# Task requirements:
Return every record below exactly.

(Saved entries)
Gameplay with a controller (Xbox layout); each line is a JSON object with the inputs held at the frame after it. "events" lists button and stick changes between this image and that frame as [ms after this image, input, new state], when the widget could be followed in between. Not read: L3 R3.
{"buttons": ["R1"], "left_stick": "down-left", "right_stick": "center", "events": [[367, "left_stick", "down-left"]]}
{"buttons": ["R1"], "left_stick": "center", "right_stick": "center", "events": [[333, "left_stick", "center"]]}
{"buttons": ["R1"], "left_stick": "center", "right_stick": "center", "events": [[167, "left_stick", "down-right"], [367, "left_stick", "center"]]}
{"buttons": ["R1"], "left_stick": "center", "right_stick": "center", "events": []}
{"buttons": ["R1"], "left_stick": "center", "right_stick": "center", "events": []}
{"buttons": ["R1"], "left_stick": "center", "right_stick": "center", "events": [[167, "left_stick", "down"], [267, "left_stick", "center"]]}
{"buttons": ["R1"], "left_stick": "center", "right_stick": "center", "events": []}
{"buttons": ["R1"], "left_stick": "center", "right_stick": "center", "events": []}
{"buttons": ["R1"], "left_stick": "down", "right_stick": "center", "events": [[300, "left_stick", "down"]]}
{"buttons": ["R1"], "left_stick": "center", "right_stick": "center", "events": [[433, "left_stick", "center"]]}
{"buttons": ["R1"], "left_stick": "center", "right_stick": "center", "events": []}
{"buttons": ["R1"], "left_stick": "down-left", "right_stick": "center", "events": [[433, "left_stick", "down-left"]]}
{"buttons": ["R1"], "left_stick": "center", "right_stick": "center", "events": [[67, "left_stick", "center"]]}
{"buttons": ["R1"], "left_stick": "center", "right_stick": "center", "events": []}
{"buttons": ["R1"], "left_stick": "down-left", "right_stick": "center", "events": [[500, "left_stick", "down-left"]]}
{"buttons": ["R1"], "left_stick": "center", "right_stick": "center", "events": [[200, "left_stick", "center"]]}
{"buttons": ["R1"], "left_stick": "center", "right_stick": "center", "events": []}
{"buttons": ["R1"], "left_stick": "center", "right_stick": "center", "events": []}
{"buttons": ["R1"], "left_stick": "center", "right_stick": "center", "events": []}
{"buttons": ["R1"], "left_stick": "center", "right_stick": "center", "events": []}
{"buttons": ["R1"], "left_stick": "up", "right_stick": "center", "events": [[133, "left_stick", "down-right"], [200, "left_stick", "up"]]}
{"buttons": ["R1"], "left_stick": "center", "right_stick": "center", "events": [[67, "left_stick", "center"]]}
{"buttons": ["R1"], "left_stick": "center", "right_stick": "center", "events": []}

# Result of the task:
Gameplay with a controller (Xbox layout); each line is a JSON object with the inputs held at the frame after it. "events" lists button and stick changes between this image and that frame as [ms after this image, input, new state], when the widget could be followed in between. Not read: L3 R3.
{"buttons": ["R1"], "left_stick": "down-left", "right_stick": "center", "events": [[367, "left_stick", "down-left"]]}
{"buttons": ["R1"], "left_stick": "center", "right_stick": "center", "events": [[333, "left_stick", "center"]]}
{"buttons": ["R1"], "left_stick": "center", "right_stick": "center", "events": [[167, "left_stick", "down-right"], [367, "left_stick", "center"]]}
{"buttons": ["R1"], "left_stick": "center", "right_stick": "center", "events": []}
{"buttons": ["R1"], "left_stick": "center", "right_stick": "center", "events": []}
{"buttons": ["R1"], "left_stick": "center", "right_stick": "center", "events": [[167, "left_stick", "down"], [267, "left_stick", "center"]]}
{"buttons": ["R1"], "left_stick": "center", "right_stick": "center", "events": []}
{"buttons": ["R1"], "left_stick": "center", "right_stick": "center", "events": []}
{"buttons": ["R1"], "left_stick": "down", "right_stick": "center", "events": [[300, "left_stick", "down"]]}
{"buttons": ["R1"], "left_stick": "center", "right_stick": "center", "events": [[433, "left_stick", "center"]]}
{"buttons": ["R1"], "left_stick": "center", "right_stick": "center", "events": []}
{"buttons": ["R1"], "left_stick": "down-left", "right_stick": "center", "events": [[433, "left_stick", "down-left"]]}
{"buttons": ["R1"], "left_stick": "center", "right_stick": "center", "events": [[67, "left_stick", "center"]]}
{"buttons": ["R1"], "left_stick": "center", "right_stick": "center", "events": []}
{"buttons": ["R1"], "left_stick": "down-left", "right_stick": "center", "events": [[500, "left_stick", "down-left"]]}
{"buttons": ["R1"], "left_stick": "center", "right_stick": "center", "events": [[200, "left_stick", "center"]]}
{"buttons": ["R1"], "left_stick": "center", "right_stick": "center", "events": []}
{"buttons": ["R1"], "left_stick": "center", "right_stick": "center", "events": []}
{"buttons": ["R1"], "left_stick": "center", "right_stick": "center", "events": []}
{"buttons": ["R1"], "left_stick": "center", "right_stick": "center", "events": []}
{"buttons": ["R1"], "left_stick": "up", "right_stick": "center", "events": [[133, "left_stick", "down-right"], [200, "left_stick", "up"]]}
{"buttons": ["R1"], "left_stick": "center", "right_stick": "center", "events": [[67, "left_stick", "center"]]}
{"buttons": ["R1"], "left_stick": "center", "right_stick": "center", "events": []}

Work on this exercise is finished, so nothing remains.